First adaptive clinical trial for flu

A £2.9 million trial, the first adaptive platform trial studying flu treatments, could reduce serious illness in patients.

First adaptive flu clinical trial

A £2.9 million, UK-wide adaptive platform trial (APT) has been launched to find effective treatments for people hospitalised with severe flu for the first time, testing multiple options simultaneously in thousands of people then modifying treatments quickly. The research aims to find treatments that reduce deaths from flu and prevent patients needing intensive care.

The adaptive platform trial to study influenza

Originally set up to tackle pandemics, the new trial, titled Randomised, Embedded, Multifactorial, Adaptive Platform (REMAP)-CAP, will recruit children and adults hospitalised with severe flu from 150 hospitals across the UK over the next two years. The investigation will be conducted as an APT, which means it will continue as new treatments are added. Treatments that are found to be ineffective will be removed. It will also involve trialling the treatments alone, in combination, and for different durations.

This approach will allow the research team to analyse early results and modify their approach to ensure people are given successful treatments as soon as possible.

The initiative is delivered by the  National Institute for Health and Care Research (NIHR)’s Clinical Research Network. It is funded by the NIHR and involves researchers and clinicians from Imperial College London and Imperial College Healthcare NHS Trust, in collaboration with other national experts with knowledge in intensive care, respiratory medicine, and children’s medicine. It will also involve experts in infectious diseases and virology who will monitor the flu virus to see if it becomes resistant to the anti-viral drugs tested in the trial.

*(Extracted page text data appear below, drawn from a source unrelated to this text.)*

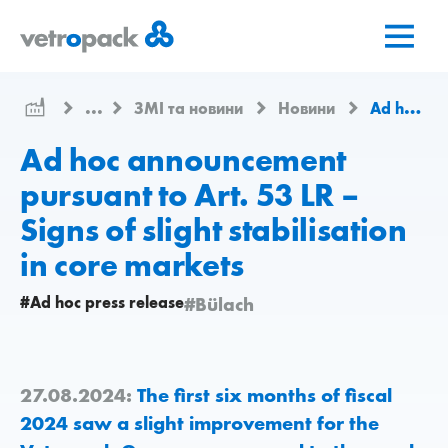
Перейти
Перейти
Перейти
на
до
до
головну
змісту
контактів
сторінку
...
ЗМІ та новини
Новини
Ad hoc announcement pursuant to Art. 53 LR – Signs of slight stabilisation in core markets
Ad hoc announcement
pursuant to Art. 53 LR –
Signs of slight stabilisation
in core markets
#Ad hoc press release
#Bülach
27.08.2024:
The first six months of fiscal
2024 saw a slight improvement for the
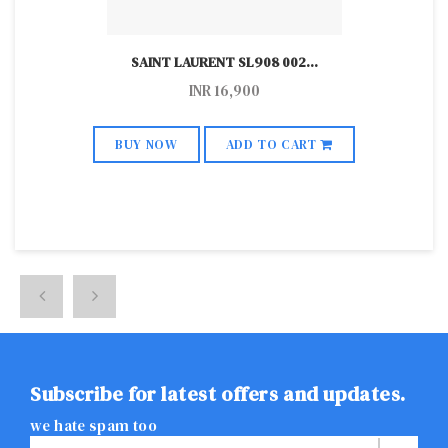
SAINT LAURENT SL908 002
...
INR
16,900
BUY NOW
ADD TO CART
Subscribe for latest offers and updates.
we hate spam too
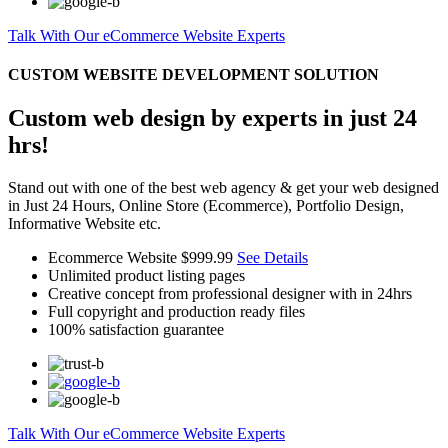
Talk With Our eCommerce Website Experts
CUSTOM WEBSITE DEVELOPMENT SOLUTION
Custom web design by experts in just 24
hrs!
Stand out with one of the best web agency & get your web designed
in Just 24 Hours, Online Store (Ecommerce), Portfolio Design,
Informative Website etc.
Ecommerce Website
$999.99
See Details
Unlimited product listing pages
Creative concept from professional designer with in 24hrs
Full copyright and production ready files
100% satisfaction guarantee
Talk With Our eCommerce Website Experts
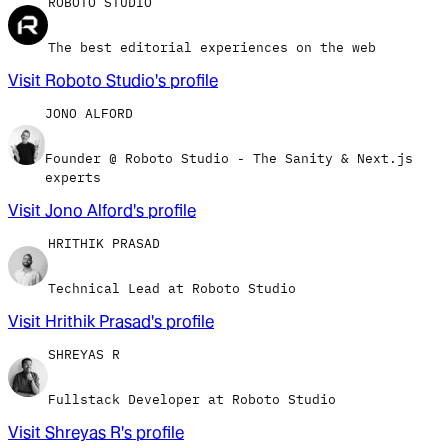
ROBOTO STUDIO
The best editorial experiences on the web
Visit
Roboto Studio
's profile
JONO ALFORD
Founder @ Roboto Studio - The Sanity & Next.js
experts
Visit
Jono Alford
's profile
HRITHIK PRASAD
Technical Lead at Roboto Studio
Visit
Hrithik Prasad
's profile
SHREYAS R
Fullstack Developer at Roboto Studio
Visit
Shreyas R
's profile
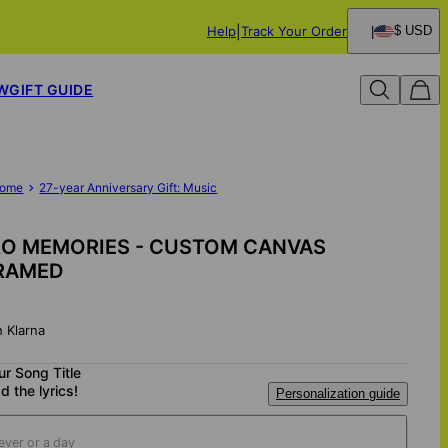
Help
Track Your Order
$ USD
W
GIFT GUIDE
ome
27-year Anniversary Gift: Music
RO MEMORIES - CUSTOM CANVAS
RAMED
h Klarna
ur Song Title
d the lyrics!
Personalization guide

Structure of the REMAP-CAP trial

Treatments planned to be assessed in the initial stage of the trial include the anti-virals oseltamivir (Tamiflu) and baloxavir, as well as steroids and anti-inflammatory drugs found to be effective against COVID-19 in the original REMAP-CAP trial. Additional treatments may be added as the study progresses.

To help establish what treatments use NHS resources in the most efficient way, the researchers will monitor whether the treatments reduce severe symptoms, stop people needing breathing support, and shorten the amount of time people stay in hospital or intensive care. Other parameters measured will be quality of life and disability after recovery.

Dr Elizabeth Whittaker, a Consultant in Paediatric Infectious Diseases at Imperial College Healthcare NHS Trust and a Senior Clinical Lecturer in the Department of Infectious Diseases at Imperial College London, is leading the children’s part of the trial. She stated: “Getting the free spray flu vaccine is our first line of defence and drastically reduces the risks for children. But we also need more treatments to help those children who do become very ill, which is why this trial is so important.”

Minister for Health and Secondary Care Will Quince commented: “This innovative trial will use the lessons we learned from Covid and deliver treatments to reduce serious illness in patients with influenza, ease pressure on the NHS and ultimately save lives.”